Anyone who thinks that sticking a bunch of old movie clips together is hardly high art has clearly never seen ‘Pure’ over at vimeo.com/12133254. Portentously described as “a meditation on violence and visual tropes at the movies [which] celebrates the visceral pleasures of cinema”, it is essentially an excuse to stick together video of the likes of Bruce, Arnie and Clint looking menacing and kicking arse along with video of cars and helicopters (and people) exploding. And all to a Jesus Lizard soundtrack. A must-see for anyone who watches Die Hard a little too often.
Of course, you could always come up with something yourself. Reckon you have what it takes to create the new Lolcats or Advice Dog? If so, put your fingers where your mouth is and click through to The Meme Generator at memegenerator.net. Select a picture, add some witty text, upload and wait for it to become an internet phenomenon. At the very least you can wile away a few minutes (or weeks) looking at other people’s creations. Any meme involving Bear Grylls is generally tickling our fancy at the moment. Most are basically a picture of him alongside a line like “I have plenty of water… time to drink my own piss.” High art.

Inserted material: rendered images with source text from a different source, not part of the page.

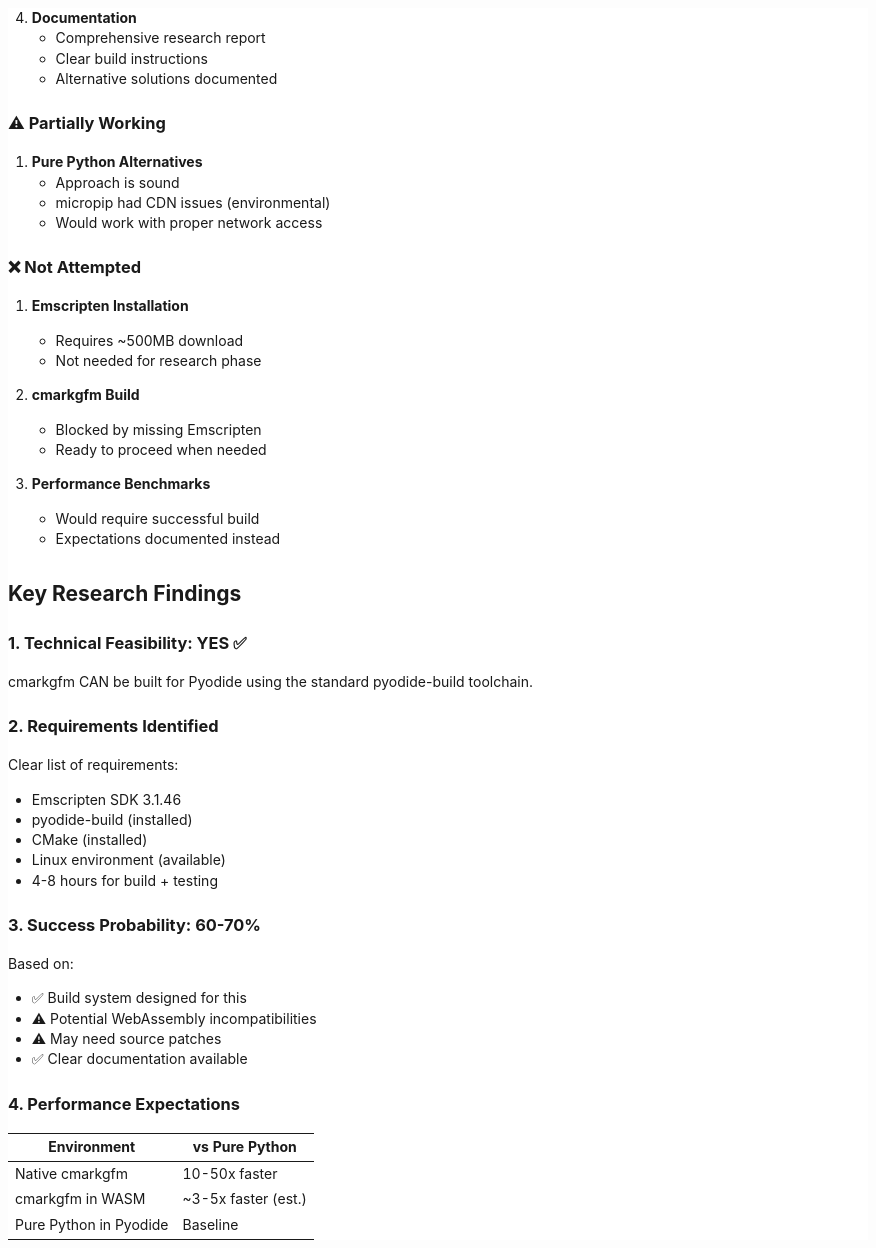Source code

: 4. **Documentation**
   - Comprehensive research report
   - Clear build instructions
   - Alternative solutions documented

### ⚠️ Partially Working

1. **Pure Python Alternatives**
   - Approach is sound
   - micropip had CDN issues (environmental)
   - Would work with proper network access

### ❌ Not Attempted

1. **Emscripten Installation**
   - Requires ~500MB download
   - Not needed for research phase

2. **cmarkgfm Build**
   - Blocked by missing Emscripten
   - Ready to proceed when needed

3. **Performance Benchmarks**
   - Would require successful build
   - Expectations documented instead

## Key Research Findings

### 1. Technical Feasibility: YES ✅

cmarkgfm CAN be built for Pyodide using the standard pyodide-build toolchain.

### 2. Requirements Identified

Clear list of requirements:
- Emscripten SDK 3.1.46
- pyodide-build (installed)
- CMake (installed)
- Linux environment (available)
- 4-8 hours for build + testing

### 3. Success Probability: 60-70%

Based on:
- ✅ Build system designed for this
- ⚠️ Potential WebAssembly incompatibilities
- ⚠️ May need source patches
- ✅ Clear documentation available

### 4. Performance Expectations

| Environment | vs Pure Python |
|-------------|---------------|
| Native cmarkgfm | 10-50x faster |
| cmarkgfm in WASM | ~3-5x faster (est.) |
| Pure Python in Pyodide | Baseline |

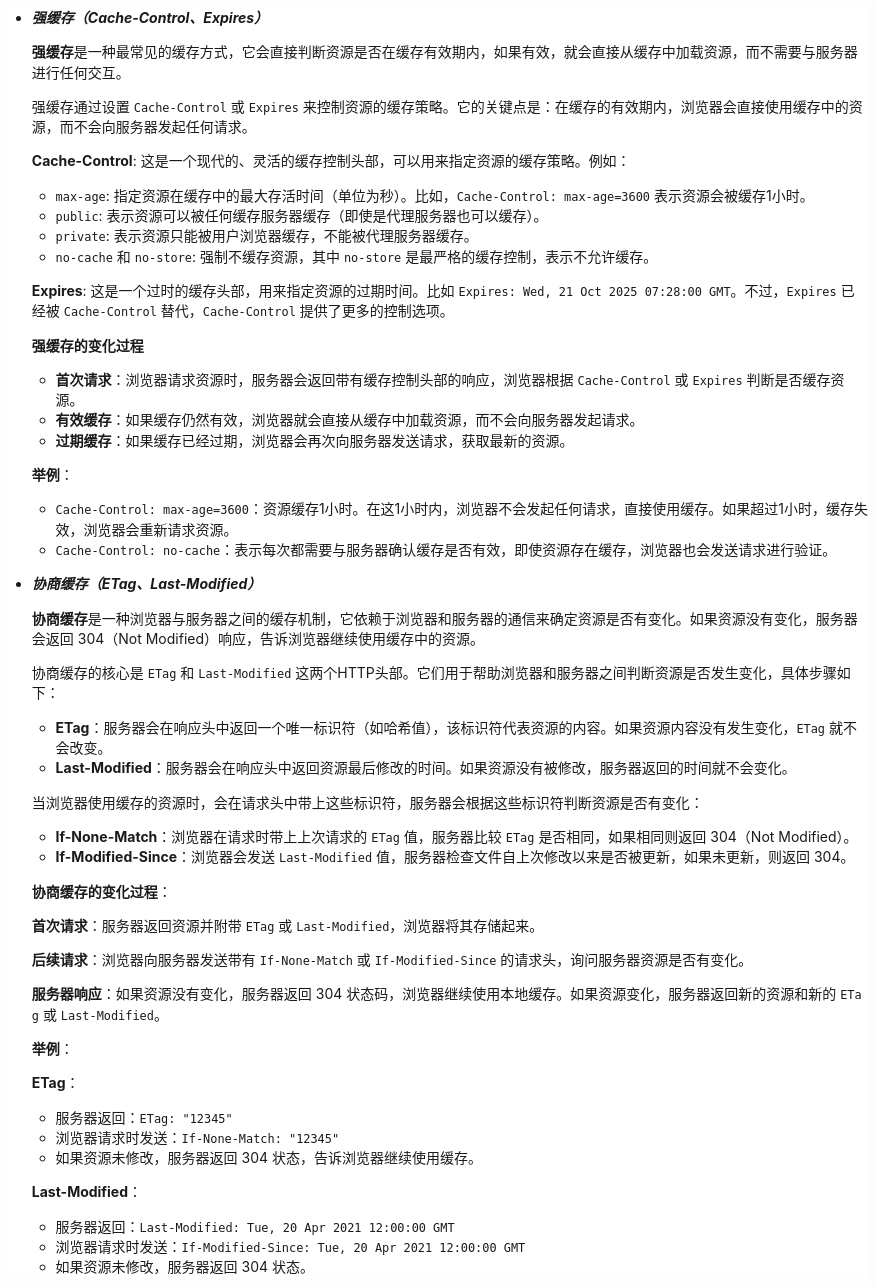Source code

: - _**强缓存（Cache-Control、Expires）**_
    
    **强缓存**是一种最常见的缓存方式，它会直接判断资源是否在缓存有效期内，如果有效，就会直接从缓存中加载资源，而不需要与服务器进行任何交互。
    
    强缓存通过设置 `Cache-Control` 或 `Expires` 来控制资源的缓存策略。它的关键点是：在缓存的有效期内，浏览器会直接使用缓存中的资源，而不会向服务器发起任何请求。
    
    **Cache-Control**: 这是一个现代的、灵活的缓存控制头部，可以用来指定资源的缓存策略。例如：
    
    - `max-age`: 指定资源在缓存中的最大存活时间（单位为秒）。比如，`Cache-Control: max-age=3600` 表示资源会被缓存1小时。
    - `public`: 表示资源可以被任何缓存服务器缓存（即使是代理服务器也可以缓存）。
    - `private`: 表示资源只能被用户浏览器缓存，不能被代理服务器缓存。
    - `no-cache` 和 `no-store`: 强制不缓存资源，其中 `no-store` 是最严格的缓存控制，表示不允许缓存。
    
    **Expires**: 这是一个过时的缓存头部，用来指定资源的过期时间。比如 `Expires: Wed, 21 Oct 2025 07:28:00 GMT`。不过，`Expires` 已经被 `Cache-Control` 替代，`Cache-Control` 提供了更多的控制选项。
    
    **强缓存的变化过程**
    
    - **首次请求**：浏览器请求资源时，服务器会返回带有缓存控制头部的响应，浏览器根据 `Cache-Control` 或 `Expires` 判断是否缓存资源。
    - **有效缓存**：如果缓存仍然有效，浏览器就会直接从缓存中加载资源，而不会向服务器发起请求。
    - **过期缓存**：如果缓存已经过期，浏览器会再次向服务器发送请求，获取最新的资源。
    
    **举例**：
    
    - `Cache-Control: max-age=3600`：资源缓存1小时。在这1小时内，浏览器不会发起任何请求，直接使用缓存。如果超过1小时，缓存失效，浏览器会重新请求资源。
    - `Cache-Control: no-cache`：表示每次都需要与服务器确认缓存是否有效，即使资源存在缓存，浏览器也会发送请求进行验证。
- _**协商缓存（ETag、Last-Modified）**_
    
    **协商缓存**是一种浏览器与服务器之间的缓存机制，它依赖于浏览器和服务器的通信来确定资源是否有变化。如果资源没有变化，服务器会返回 304（Not Modified）响应，告诉浏览器继续使用缓存中的资源。
    
    协商缓存的核心是 `ETag` 和 `Last-Modified` 这两个HTTP头部。它们用于帮助浏览器和服务器之间判断资源是否发生变化，具体步骤如下：
    
    - **ETag**：服务器会在响应头中返回一个唯一标识符（如哈希值），该标识符代表资源的内容。如果资源内容没有发生变化，`ETag` 就不会改变。
    - **Last-Modified**：服务器会在响应头中返回资源最后修改的时间。如果资源没有被修改，服务器返回的时间就不会变化。
    
    当浏览器使用缓存的资源时，会在请求头中带上这些标识符，服务器会根据这些标识符判断资源是否有变化：
    
    - **If-None-Match**：浏览器在请求时带上上次请求的 `ETag` 值，服务器比较 `ETag` 是否相同，如果相同则返回 304（Not Modified）。
    - **If-Modified-Since**：浏览器会发送 `Last-Modified` 值，服务器检查文件自上次修改以来是否被更新，如果未更新，则返回 304。
    
    **协商缓存的变化过程**：
    
    **首次请求**：服务器返回资源并附带 `ETag` 或 `Last-Modified`，浏览器将其存储起来。
    
    **后续请求**：浏览器向服务器发送带有 `If-None-Match` 或 `If-Modified-Since` 的请求头，询问服务器资源是否有变化。
    
    **服务器响应**：如果资源没有变化，服务器返回 304 状态码，浏览器继续使用本地缓存。如果资源变化，服务器返回新的资源和新的 `ETag` 或 `Last-Modified`。
    
    **举例**：
    
    **ETag**：
    
    - 服务器返回：`ETag: "12345"`
    - 浏览器请求时发送：`If-None-Match: "12345"`
    - 如果资源未修改，服务器返回 304 状态，告诉浏览器继续使用缓存。
    
    **Last-Modified**：
    
    - 服务器返回：`Last-Modified: Tue, 20 Apr 2021 12:00:00 GMT`
    - 浏览器请求时发送：`If-Modified-Since: Tue, 20 Apr 2021 12:00:00 GMT`
    - 如果资源未修改，服务器返回 304 状态。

If you fancy expressing yourself musically with the least effort possible then The Sound Matrix www.sembeo.com/sound-matrix is for you. This synthesizer flash program is a grid of tiny clickable boxes, and putting any kind of haphazard pattern together generates some impossibly lovely and melodic music. It’s the same idea as the Tenori-On electronic instrument used by artists such as Little Boots, only instead of costing a couple of hundred quid, it’s free.